• **RECORDS FOR THIS EXERCISE**
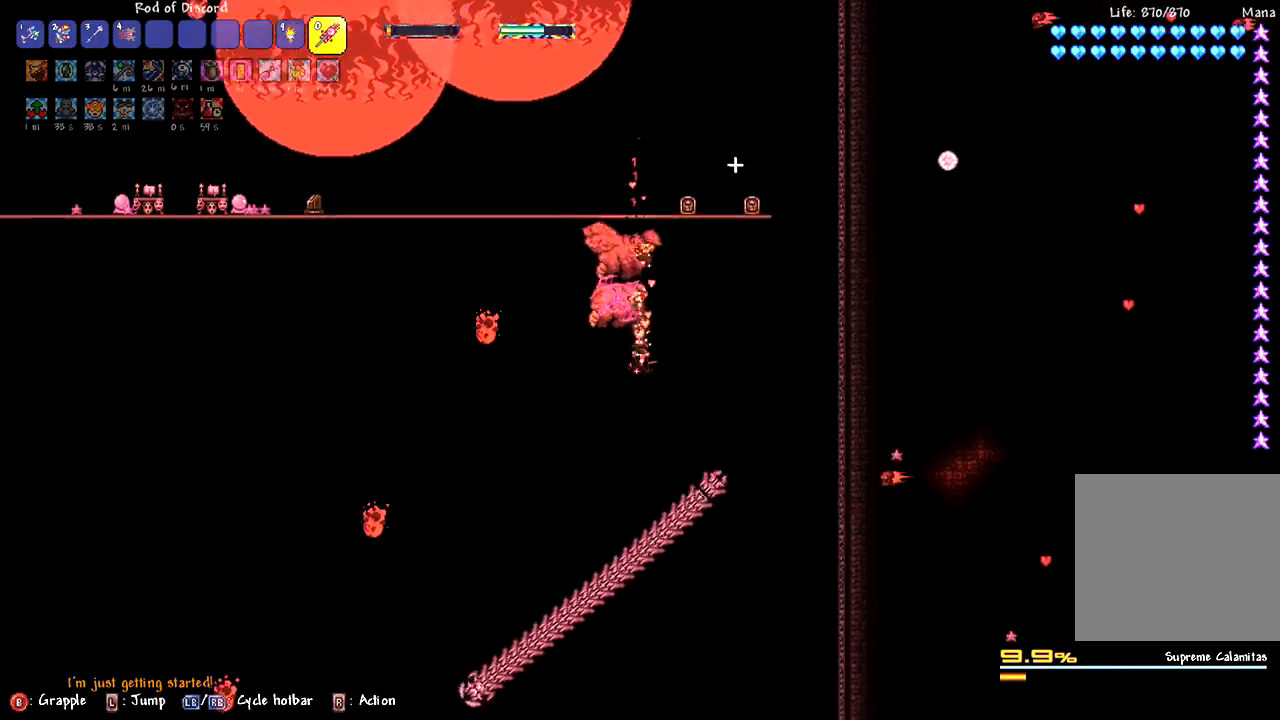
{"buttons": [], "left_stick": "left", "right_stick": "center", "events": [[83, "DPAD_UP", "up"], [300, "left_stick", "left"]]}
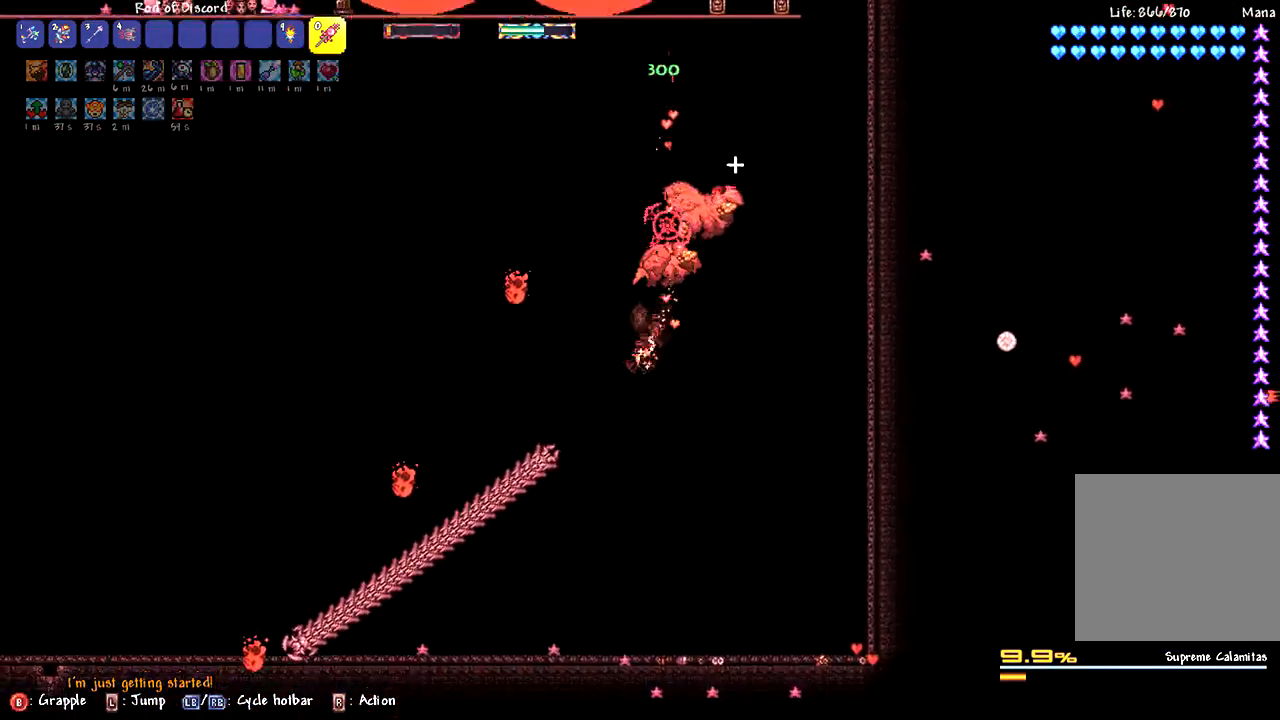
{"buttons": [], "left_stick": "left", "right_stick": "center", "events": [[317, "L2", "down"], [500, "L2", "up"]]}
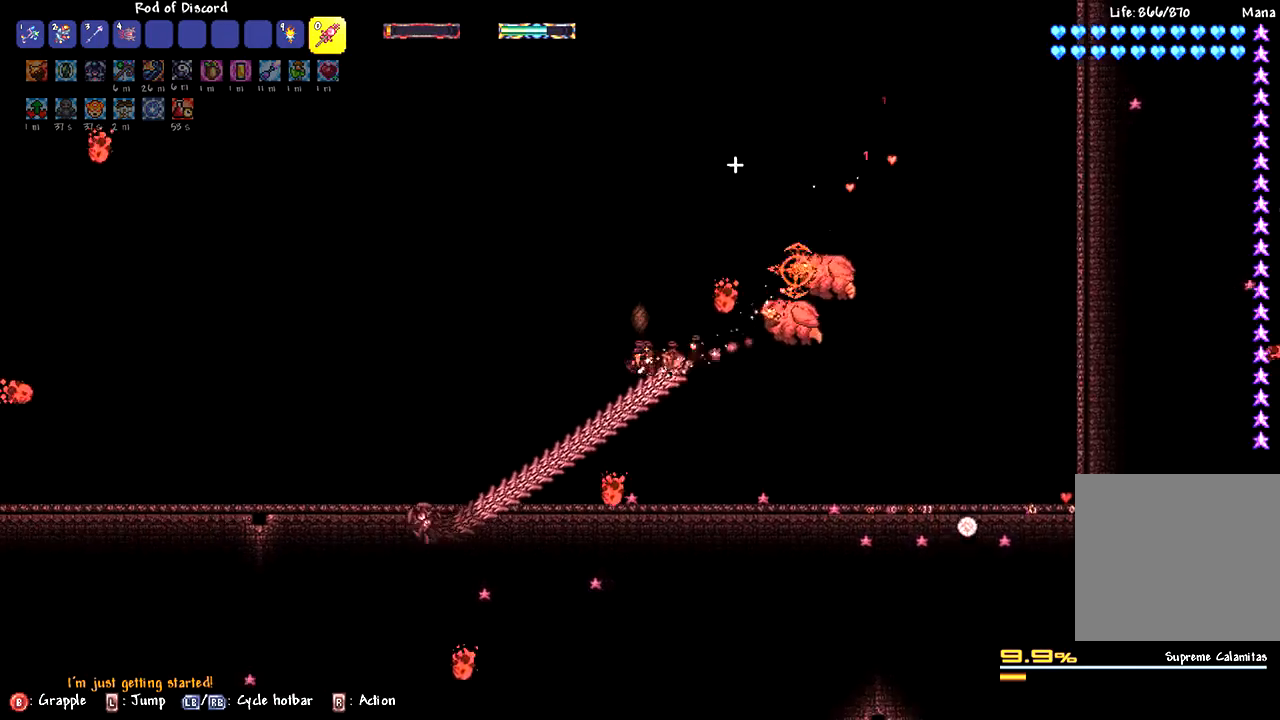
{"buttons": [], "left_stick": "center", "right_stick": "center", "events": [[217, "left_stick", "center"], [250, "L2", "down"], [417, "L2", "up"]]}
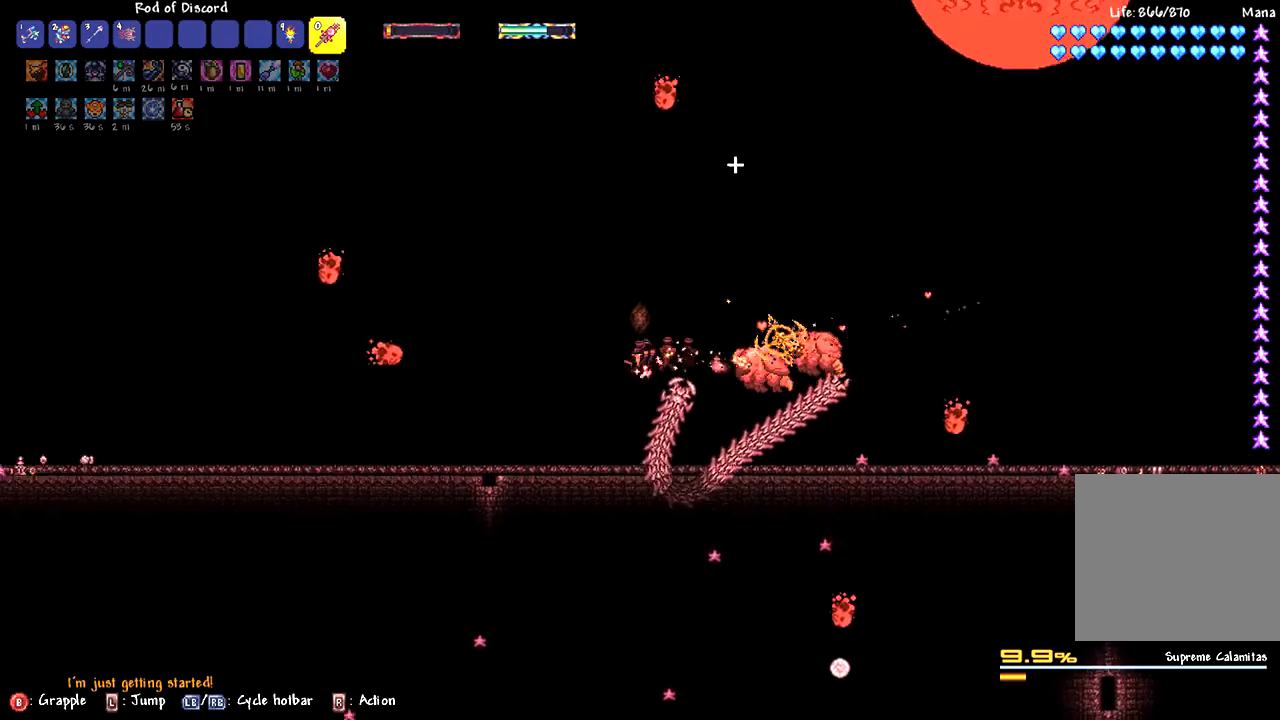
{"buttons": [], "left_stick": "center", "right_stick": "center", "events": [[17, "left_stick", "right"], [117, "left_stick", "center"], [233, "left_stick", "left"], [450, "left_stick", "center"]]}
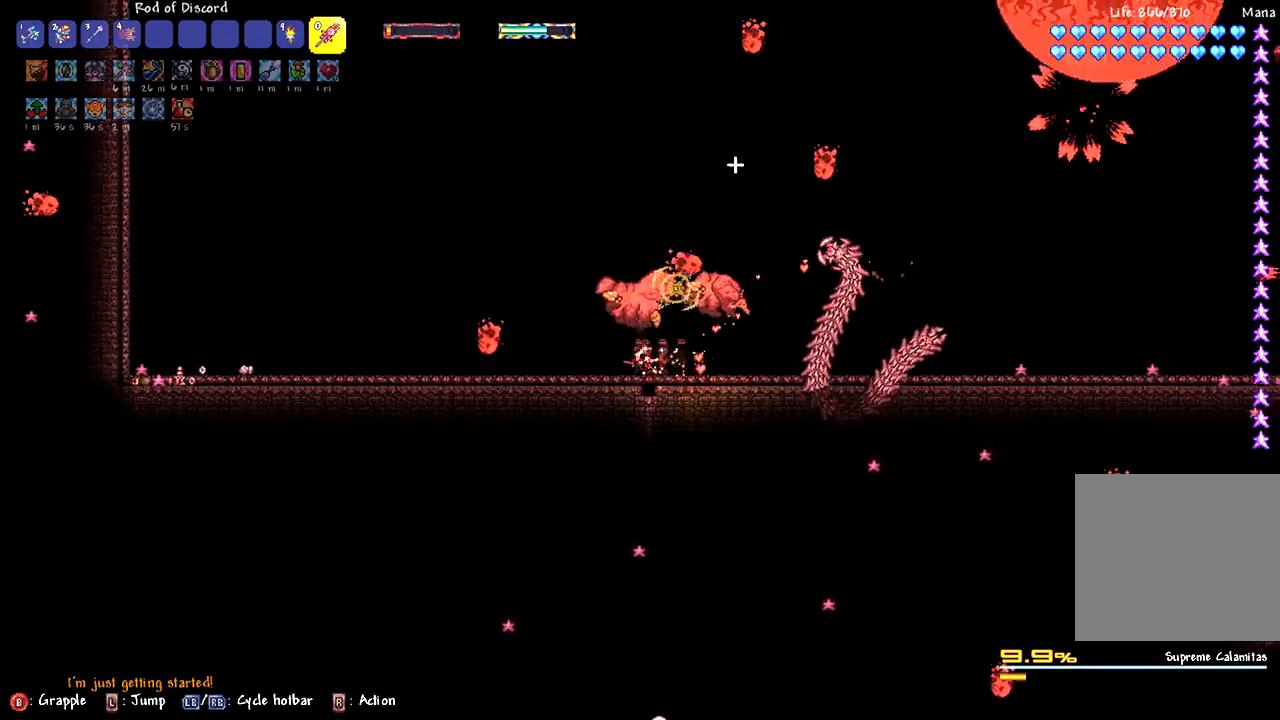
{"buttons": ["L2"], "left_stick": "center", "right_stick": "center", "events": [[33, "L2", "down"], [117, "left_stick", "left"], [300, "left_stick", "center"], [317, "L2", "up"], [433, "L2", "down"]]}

• **TASK BRIEF**
Nothing but an exact copy of the data, without its images, should make up your answer.

• **ANSWER BOX**
{"buttons": [], "left_stick": "left", "right_stick": "center", "events": [[83, "DPAD_UP", "up"], [300, "left_stick", "left"]]}
{"buttons": [], "left_stick": "left", "right_stick": "center", "events": [[317, "L2", "down"], [500, "L2", "up"]]}
{"buttons": [], "left_stick": "center", "right_stick": "center", "events": [[217, "left_stick", "center"], [250, "L2", "down"], [417, "L2", "up"]]}
{"buttons": [], "left_stick": "center", "right_stick": "center", "events": [[17, "left_stick", "right"], [117, "left_stick", "center"], [233, "left_stick", "left"], [450, "left_stick", "center"]]}
{"buttons": ["L2"], "left_stick": "center", "right_stick": "center", "events": [[33, "L2", "down"], [117, "left_stick", "left"], [300, "left_stick", "center"], [317, "L2", "up"], [433, "L2", "down"]]}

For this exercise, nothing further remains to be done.